The charges against the Yakutia-based company were one of the major stumbling blocks on the road to signing a rough diamond marketing agreement with De Beers. Tax authorities accused ARS officers of irregularities in tax and currency trading after a special audit at the end of last year and threatened $379 million in fines. However,

ARS said it was permitted to carry out hard currency transactions under the terms of a “secret” decree signed by President Boris Yeltsin.

Regardless of ARS’s contention, tax authorities staged simultaneous combat-style raids on ARS offices in Mirny, Yakutsk and Moscow Jan. 23. Armed, hooded representatives of tax authorities impounded documents from the offices. ARS was allowed to continue operating, and an ARS spokesman said later the tax authorities were unable to uncover any evidence of criminal offenses.

There has been speculation within the government that certain politicians and businessmen wanted to divide ARS into two independent companies: one to mine diamonds and the other to sell them. In addition, many analysts believe the tax charges arose from a power struggle between the provincial government of Sakha, which holds virtually all of Russia’s diamond deposits, and the central government, which seeks greater control over diamond operations. ARS reportedly paid taxes of $698.8 million in 1995, of which $182 million went to the central government. The Sakha government owns a 32% stake in ARS.

BYTCHKOV RESIGNS

Russian press reports indicate Evgeny Bytchkov resigned the presidency of the Russian Diamond Manufacturers Association shortly after assuming the post.

Bytchkov apparently left the diamond industry completely to accept an appointment with the Russian Bank, says Gary Ralfe, managing director of De Beers’ Central Selling Organisation. Bytchkov’s successor is Alexander Shkadov, general director of the Kristall Smolensk diamond cutting plant.

Bytchkov had been a key figure in the Russian diamond industry and was the most vocal opponent of a proposed marketing agreement with De Beers. Until last year, he was chairman of Roskomdragmet – the Russian Federal Committee for Precious Metals and Precious Stones. He also was a confidante of Russian President Boris Yeltsin, having originated from the same region of Russia. But in 1996, he was dismissed and Roskomdragmet was disbanded after it sent tens of millions of dollars worth of rough diamonds to a U.S. company that never paid for them.

Bytchkov established a policy under which foreign diamond manufacturers could set up polishing operations in Russia, using rough from a stockpile that Roskomdragmet administered. De Beers contended many of these joint ventures were little more than fronts to export rough diamonds outside of the CSO contract.

DIAVIK GETS GOOD REPORT

The news from the Diavik Diamond Mine in Canada’s Northwest Territories continues to be favorable, says Canaccord Capital of Winnipeg, a mining stock analyst.

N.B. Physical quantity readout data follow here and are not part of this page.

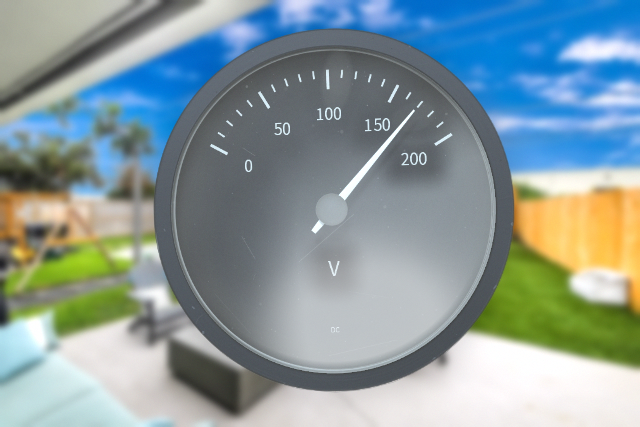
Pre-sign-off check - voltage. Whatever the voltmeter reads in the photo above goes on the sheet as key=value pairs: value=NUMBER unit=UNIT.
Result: value=170 unit=V
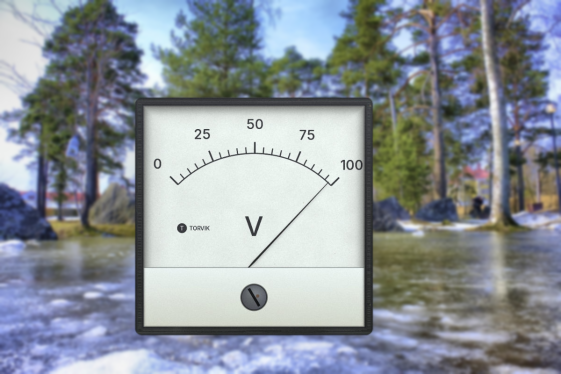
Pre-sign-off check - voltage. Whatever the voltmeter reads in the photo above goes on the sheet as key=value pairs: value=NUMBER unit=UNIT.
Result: value=97.5 unit=V
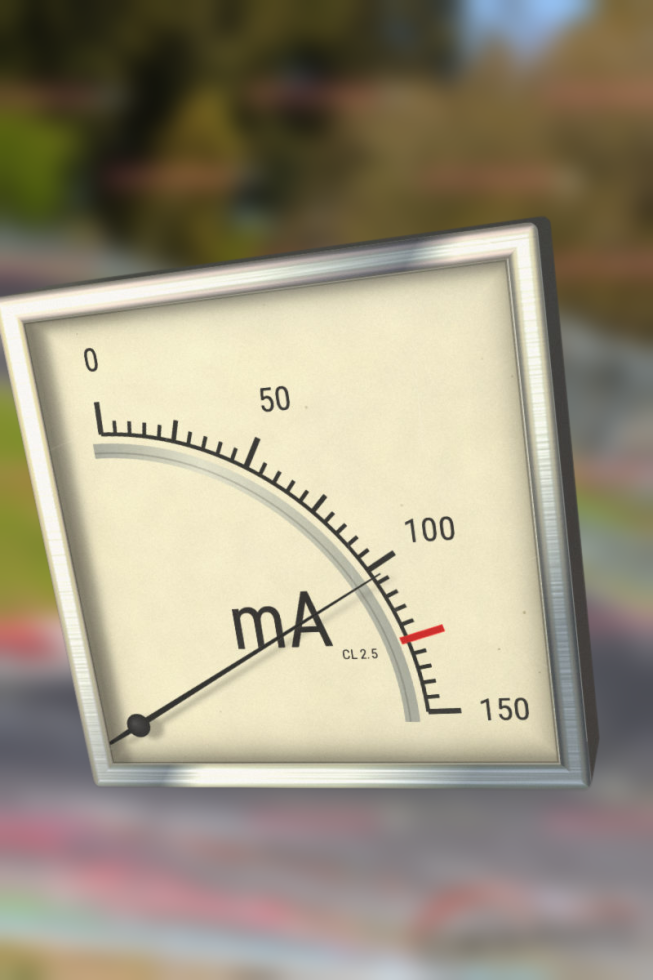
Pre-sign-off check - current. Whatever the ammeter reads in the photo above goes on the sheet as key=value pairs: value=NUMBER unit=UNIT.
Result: value=102.5 unit=mA
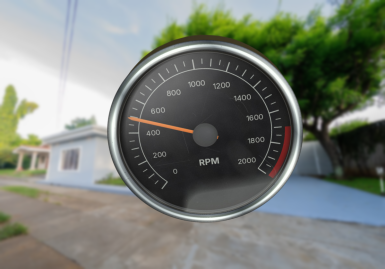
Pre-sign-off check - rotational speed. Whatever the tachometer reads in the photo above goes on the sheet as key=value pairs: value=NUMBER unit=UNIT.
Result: value=500 unit=rpm
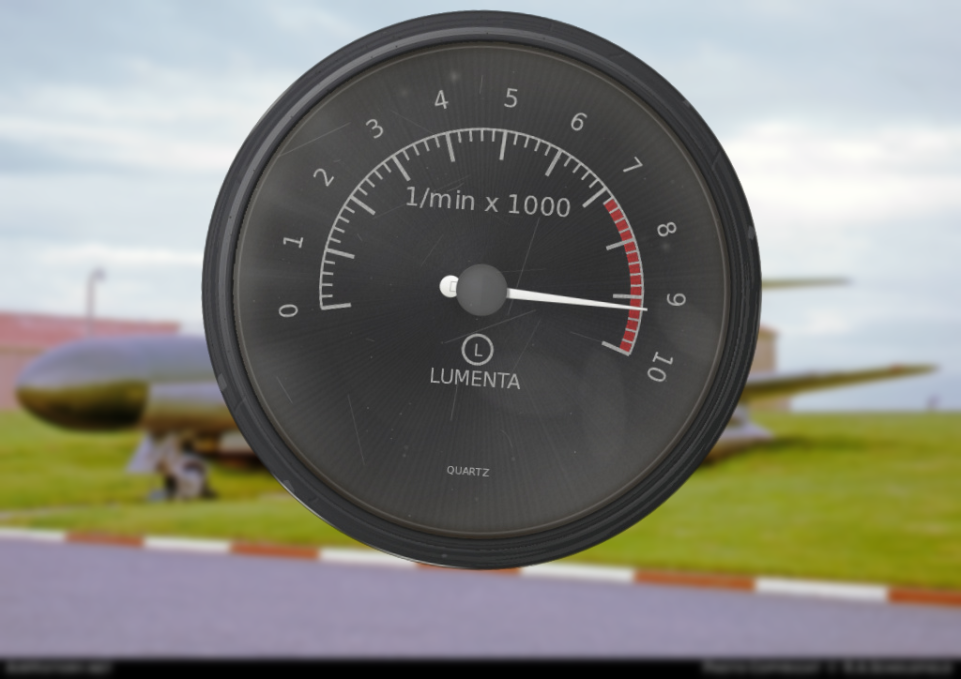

Canaccord predicts an annual yield of 9.7 million carats by 2003. The latest bulk sample from the A-154 South kimberlite pipe totaled 11,739 carats with an average value of $67 per carat, about 13% higher than the average value of the previous sample. The valuing was conducted by six independent diamond traders in Antwerp. Diamonds from the A-418 kimberlite, the other major pipe in the cluster, are valued at an average $64 per carat.

Canaccord believes the A-418 pipe could be on line as early as 2001 and A-154 two years later. The first pipe can yield up to 4.5 million carats yearly once full production begins. The second pipe is expected to deliver some 5.2 million carats yearly, according to Canaccord. Testing is under way down to the 400-meter level in A-154 to determine the grade in deep sections of the deposit. The average grade of both kimberlites is estimated at 4 carats per ton with an estimated life of 16 years.

Meanwhile, limited tests at the A-21 pipe have found a grade of 3.1 carats per ton. A larger-than-expected number of 2-ct. and larger diamonds were discovered in the samples.

The Diavik project is owned 60% by Kennecott and 40% by Aber Resources. The parent company is RTZ-CRA, which recently proposed changing its name to Rio Tinto. RTZ-CRA is also the majority owner of Argyle Diamonds of Australia. RTZ-CRA is the world’s largest mining company with 1996 profits of $1.1 billion on revenue of $8.45 billion.